Secondly, responsibility for operation of the Security Services together with responsibility for the police is in the hands of the Home Secretary. That became clear during the Denning inquiry. Perhaps not many people realised it before that that was the fact.
In addition to this, the Prime Minister has a very special responsibility as head of the Security Services. I have taken certain dispositions, certain action, to make sure I am kept fully informed of everything that I feel can possibly involve any security risk, and perhaps I may say that in this particular case, because of the dispositions I took, it was possible to get on very quickly indeed with certain points which needed dealing with immediately—because it is not enough once the horse has bolted to have a high-level inquiry six months after to see what was wrong. It is the duty of the Prime Minister to see that he is so informed about these matters that he can take immediate action and close that door and any other doors which may be open. This we have had to do in this particular case through the machinery I have described.
The man Bossard was convicted and sentenced to six months' goal at King's Lynn court in 1934 for a cheque fraud and during the proceedings it was not merely stated that he was a member of the Nazi Party but that he had been actively employed by it in a paid position on the Continent. Will my right hon. Friend assure himself that these facts were known to the Security Services? If not, why not, and if they were known, why was this decision of the King's Lynn court dis. regarded?

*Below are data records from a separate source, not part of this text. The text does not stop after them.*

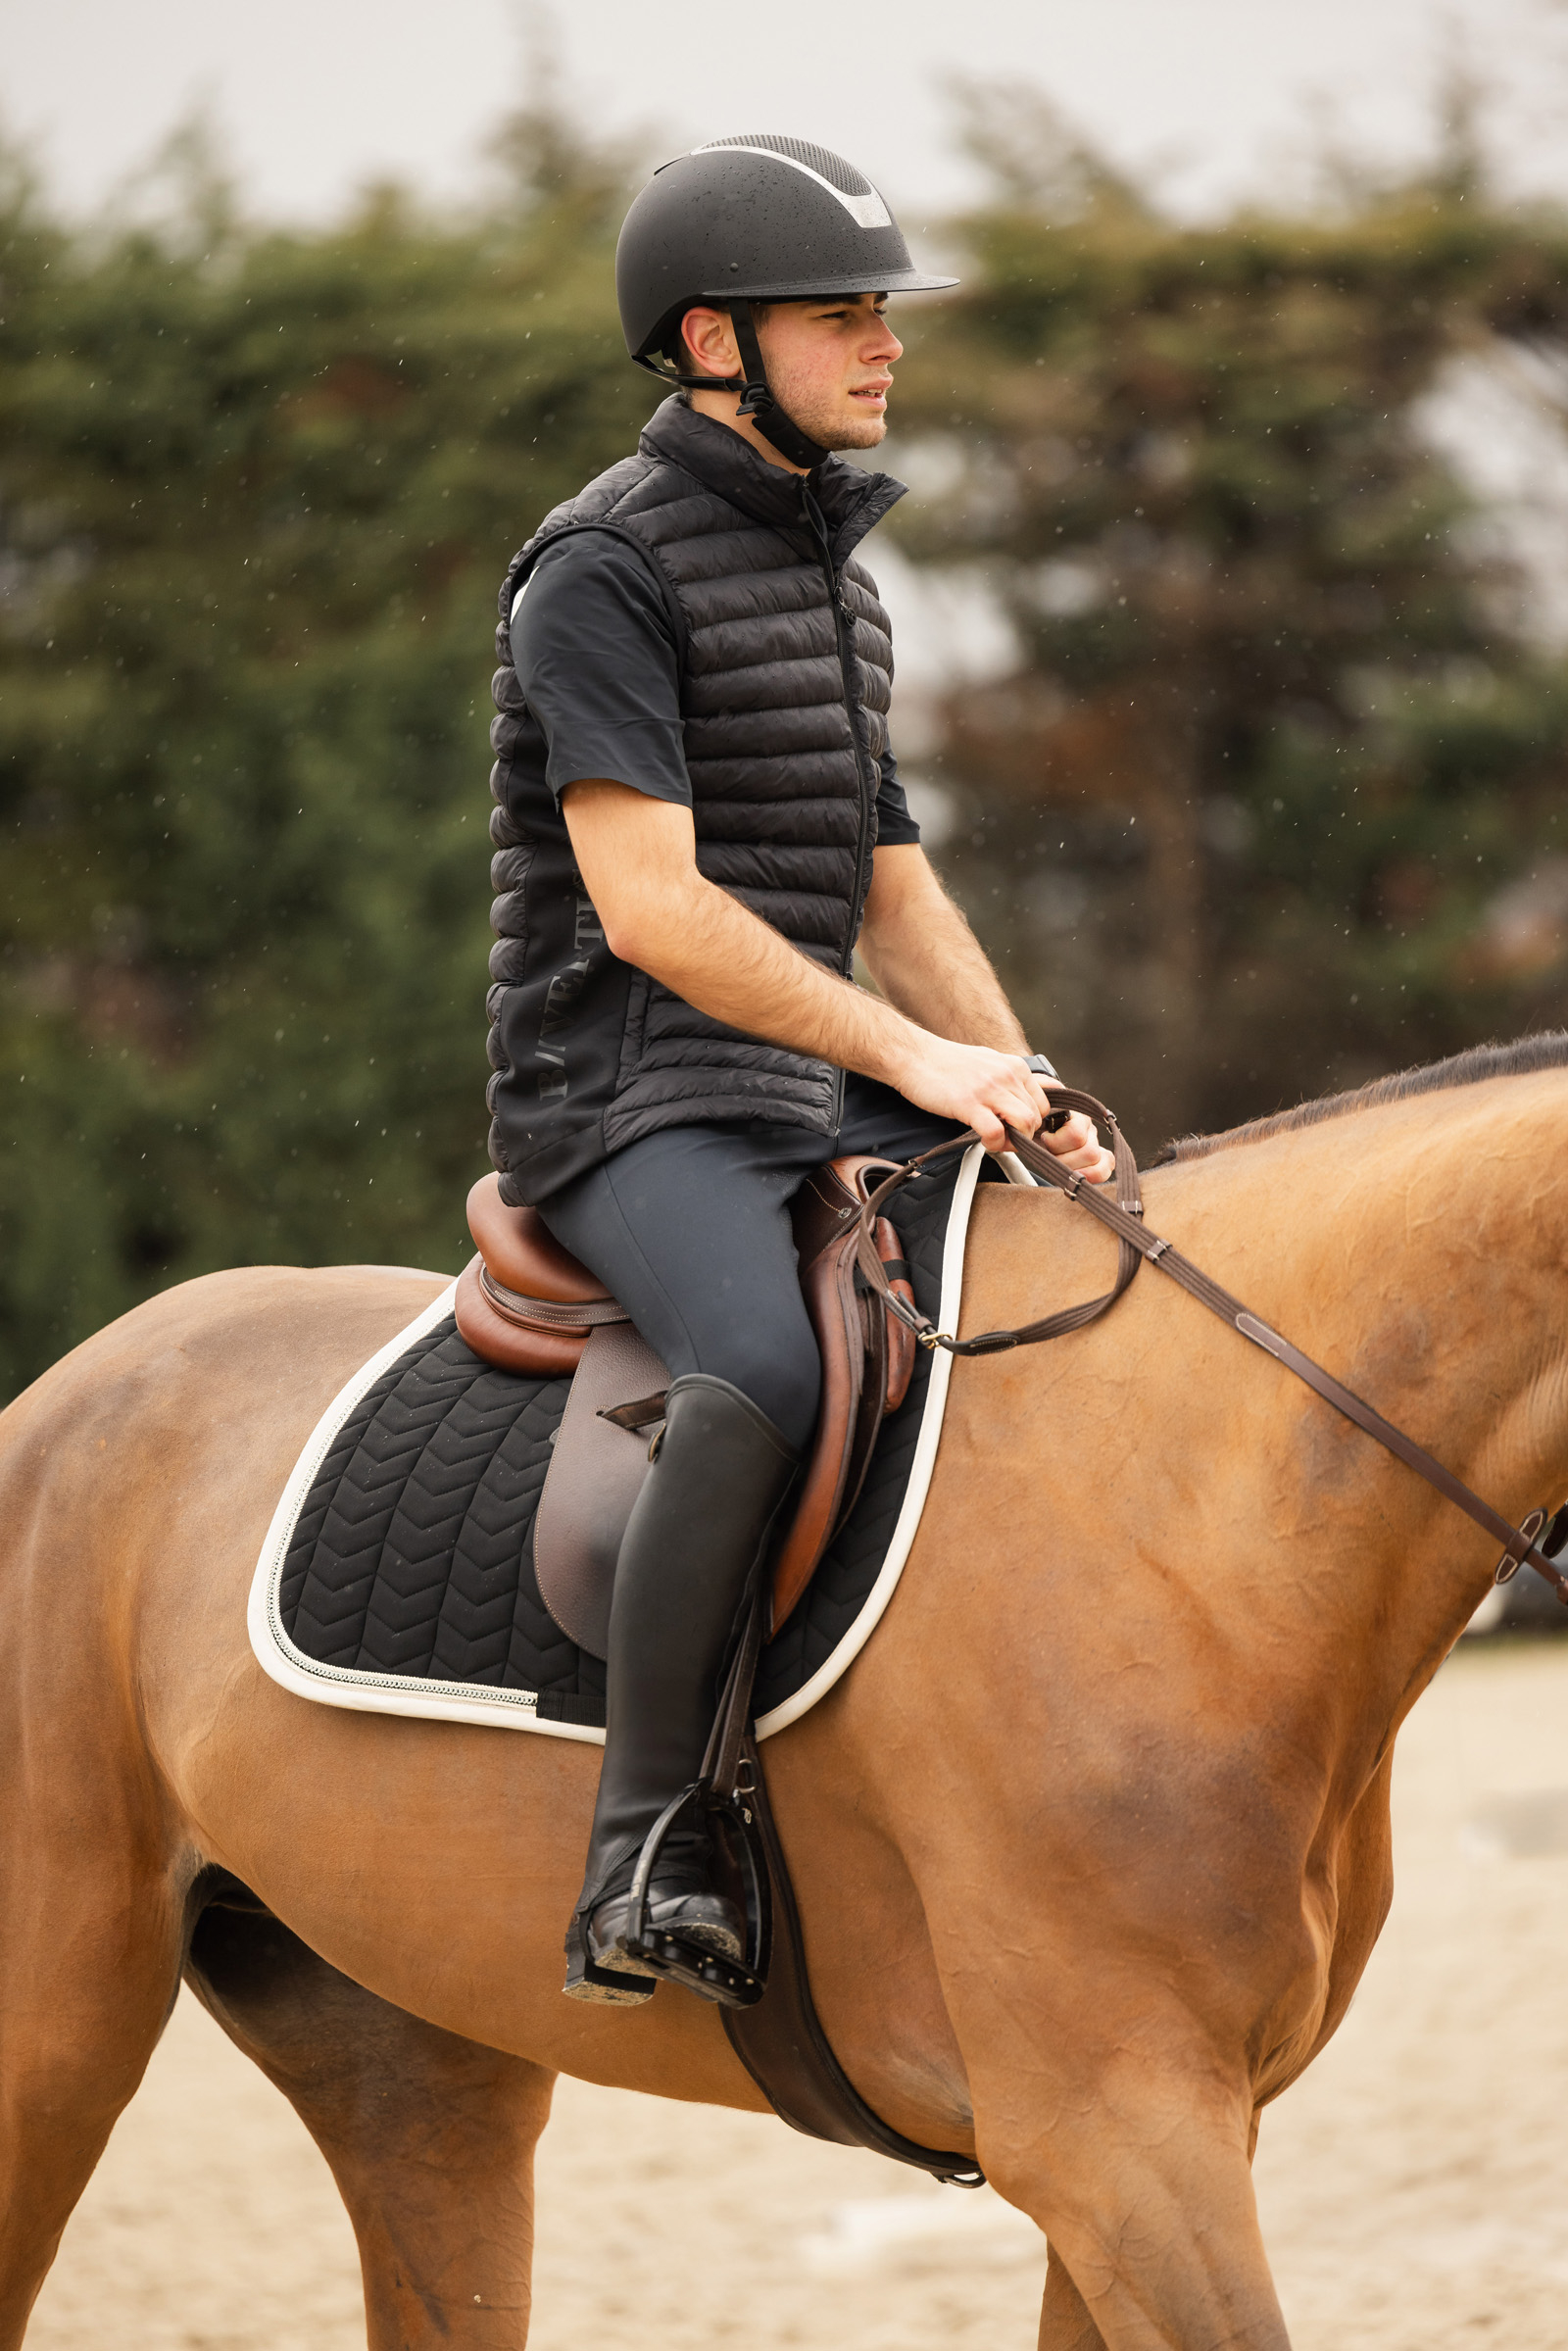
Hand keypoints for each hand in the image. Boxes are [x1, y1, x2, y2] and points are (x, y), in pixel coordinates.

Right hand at [891, 1032, 1114, 1180]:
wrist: (914, 1055)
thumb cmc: (946, 1063)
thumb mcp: (988, 1062)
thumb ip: (1008, 1079)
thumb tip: (1024, 1100)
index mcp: (1015, 1066)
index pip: (1044, 1103)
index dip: (1033, 1123)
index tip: (1018, 1130)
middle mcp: (1007, 1075)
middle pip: (1037, 1117)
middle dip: (1024, 1136)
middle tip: (1005, 1140)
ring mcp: (989, 1089)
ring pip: (1025, 1124)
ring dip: (1014, 1142)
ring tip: (996, 1142)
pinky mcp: (969, 1103)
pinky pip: (996, 1133)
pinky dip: (994, 1144)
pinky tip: (983, 1141)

Yes, I am well aware that the facts stated by my hon. Friend have been alleged in this particular case and that there is a certain amount of material evidence in support of it. The question whether the Security Services or others concerned should have been aware of them, or, if they were aware of them, took sufficient account of them is a matter of judgment on which I think it is better to await the report of the Security Commission, but everything bearing on this particular aspect of the case, including the sentence—for dud cheques, I think it was—and including the political affiliations, then known to the Government and presumably known and on the court's records, will be available to the Security Commission.